Once I’d finished construction, I made sure that the chair got five coats of varnish. I like varnishing, it’s a chance to get to know the chair as a whole (well, minus the cushion, but you know what I mean). Painting everything, waiting patiently for it to dry, then sanding it smooth with 400-grit and making sure that none of the nooks or crannies have any dust remaining. It’s time-consuming, but it is so very worth it. That’s what I’ve been doing, while recounting this story to the tape recorder. Polishing the final coat, 800-grit sandpaper, and getting rid of the dust.

I made the chair using old tools. Older than my dad would use. He didn’t see the point in manual drills or pedal-powered lathes when electricity was invented to make his life easier. But then, he wasn’t looking to fill his time with the work; it was a way to make the house nicer or to make things for his customers. He put love into his creations, but he didn’t see the need to drag out the process more than it had to be. Love only gets you so far. I’ve been working on this chair, on and off, for more than a year at this point. I knew what it was going to look like from the very beginning. I didn’t have a vision, but when I knew what I had to do, I knew what it had to look like.
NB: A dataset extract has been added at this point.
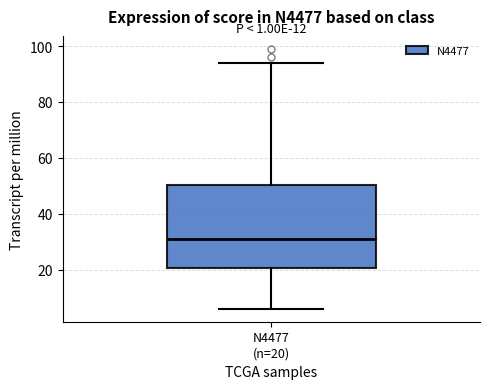

Transcribe this box plot: give where the median line is, the range the box spans, and where the two whiskers end, as read against the y-axis. The values are not printed on the chart, so give them approximately, as read against the axis.

median 32, box 20 to 50, whiskers 6 to 94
The chair is strong. It takes my weight easily when I sit on it, and I’m not the slimmest of people. For the benefit of the tape, I’m taking my shoes off now, I want to make sure I can stand on it. The only creak comes from the springs, and they’ve got reinforcement beneath them. It can handle eighteen and a half stone. It is a good chair.

You might think, what with me recounting some family history, that the chair is something to do with those who died, some means of processing what’s happened to my family in the past few years. It both is and isn’t. Making this thing has been a hobby, a way for me to put a tangible mark on the world, and to distract myself. It is, for a talented amateur, pretty bloody good. For all that my hands no longer work properly, it is likely my magnum opus.
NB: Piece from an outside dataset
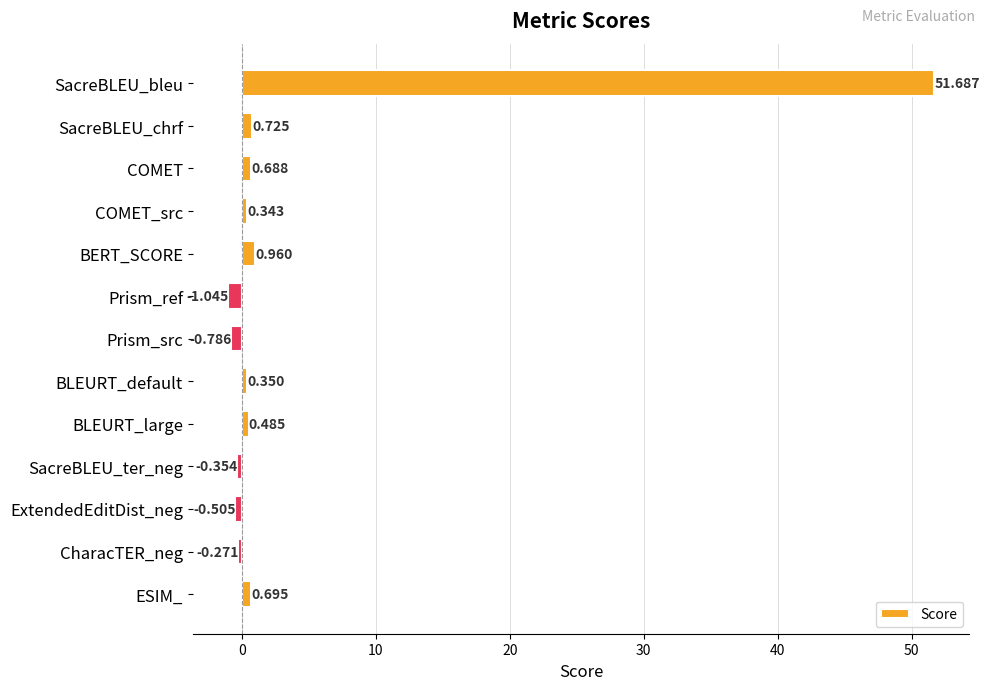

What is the label of the 7th bar from the top?

Prism_src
I don’t want distracting from my family, you understand. What happened, happened. I’ve come to terms with it being inevitable. No, I needed distracting from my inheritance. My grandparents, entirely without meaning to, left me with a legacy. I got the Parkinson’s from one, and Alzheimer’s from another. Having seen what happened to both of them — one unhinged in time, the other locked in a prison of her own body — I know what is going to happen to me. I use my brain for one job and my hands for another. I already know that they’re far along the path to being gone, and that process cannot be reversed. Don’t worry, though. I know what I’m doing. No wife, no children, not even a cat any more. I’m not leaving anyone behind.

The rope is tight. I’m stepping forwards.